= TEXT SEGMENT =
* * *
This first instalment of the five-parter charted Dr Gemma Foster's (Suranne Jones) growing suspicion that her husband Simon (Bertie Carvel) was having an affair. The old green-eyed monster is a common topic in a relationship-focused show, but Mike Bartlett's (The Town) naturalistic script, brilliantly delivered by Jones and Carvel, was close to the bone. Paired with clever direction from Tom Vaughan (Poirot, Starter for Ten), it portrayed the isolation jealously can bring. Gemma was mostly surrounded by friends but in darkly lit scenes, with altered focus and a suspense-building score, you got a sense of her loneliness as her paranoia escalated.
A subplot with a disgruntled employee and flashes of high-handedness meant we were subtly led to question whether Dr Foster might not be all she seemed. Jones (Scott & Bailey) convinced as a capable GP, loving mother and a wronged wife. Some subtle comedy, like dealing with a hypochondriac patient, introduced some welcome lightness in parts, too. Other plot devices felt less believable. Would a local GP really go round and threaten a patient's violent partner in an act of selflessness? The superior dialogue pulled it through, though.
The quotes from William Congreve's The Mourning Bride might have felt a little trite, but the well-known paraphrase "Hell hath no fury like a woman scorned" worked here. At one point I genuinely feared Gemma was going to sever her husband's genitals with doctor's scissors. But with four more hours to go, I don't think she was ready to defuse the tension just yet.
* * *
= MATERIAL SHOWN =
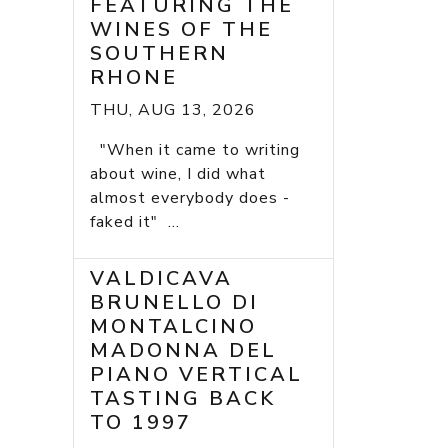
FEATURING THE
WINES OF THE
SOUTHERN
RHONE
THU, AUG 13, 2026
"When it came to writing
about wine, I did what
almost everybody does -
faked it" ...
VALDICAVA
BRUNELLO DI
MONTALCINO
MADONNA DEL
PIANO VERTICAL
TASTING BACK
TO 1997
* * *
= LIST OF TASKS =
[A] Answer these questions from the review:
(i) Who directed this episode?
(ii) What kind of patient brought some comedy to the episode?
(iii) Which play do the quotes come from?
[B] Decide whether each statement agrees with the review. Answer yes or no, and quote the words from the review that decide it.
(i) The series is made up of five parts.
(ii) The reviewer found every plot device believable.
(iii) Gemma is shown with no friends around her.
The lines that come after the review are not needed for the tasks.

= OUTPUTS IN ORDER =
[A]
(i) Tom Vaughan
(ii) A hypochondriac patient
(iii) William Congreve's The Mourning Bride

[B]
(i) Yes: "This first instalment of the five-parter"
(ii) No: "Other plot devices felt less believable."
(iii) No: "Gemma was mostly surrounded by friends"